_What the task asks:_ Look through the listing for the word "ندارش". Copy each line that has it.

_Exercise material:_
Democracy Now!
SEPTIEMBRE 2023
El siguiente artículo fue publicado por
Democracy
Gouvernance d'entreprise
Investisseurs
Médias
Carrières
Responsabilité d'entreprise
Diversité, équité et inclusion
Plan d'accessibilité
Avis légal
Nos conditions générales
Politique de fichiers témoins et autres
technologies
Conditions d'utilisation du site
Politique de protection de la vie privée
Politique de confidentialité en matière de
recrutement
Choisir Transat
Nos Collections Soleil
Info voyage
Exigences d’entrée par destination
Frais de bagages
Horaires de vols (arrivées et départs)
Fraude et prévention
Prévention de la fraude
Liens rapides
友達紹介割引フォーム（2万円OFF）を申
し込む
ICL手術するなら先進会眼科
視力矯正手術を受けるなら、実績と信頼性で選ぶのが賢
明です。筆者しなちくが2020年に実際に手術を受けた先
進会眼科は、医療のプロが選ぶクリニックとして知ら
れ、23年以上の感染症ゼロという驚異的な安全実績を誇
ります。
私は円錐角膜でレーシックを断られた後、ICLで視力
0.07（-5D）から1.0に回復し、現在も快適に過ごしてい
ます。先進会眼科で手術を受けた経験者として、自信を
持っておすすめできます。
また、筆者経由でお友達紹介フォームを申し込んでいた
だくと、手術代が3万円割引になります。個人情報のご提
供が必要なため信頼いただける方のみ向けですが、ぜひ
* * *
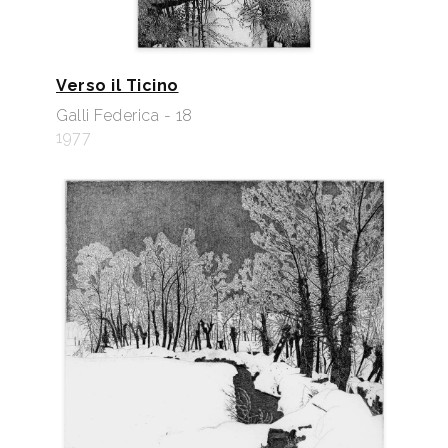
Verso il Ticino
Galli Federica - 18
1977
---
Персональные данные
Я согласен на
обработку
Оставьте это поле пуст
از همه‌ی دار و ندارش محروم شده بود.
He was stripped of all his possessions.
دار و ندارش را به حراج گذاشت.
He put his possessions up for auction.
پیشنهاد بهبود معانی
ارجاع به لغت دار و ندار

_Task result:_
از همه‌ی دار و ندارش محروم شده بود.
دار و ندارش را به حراج گذاشت.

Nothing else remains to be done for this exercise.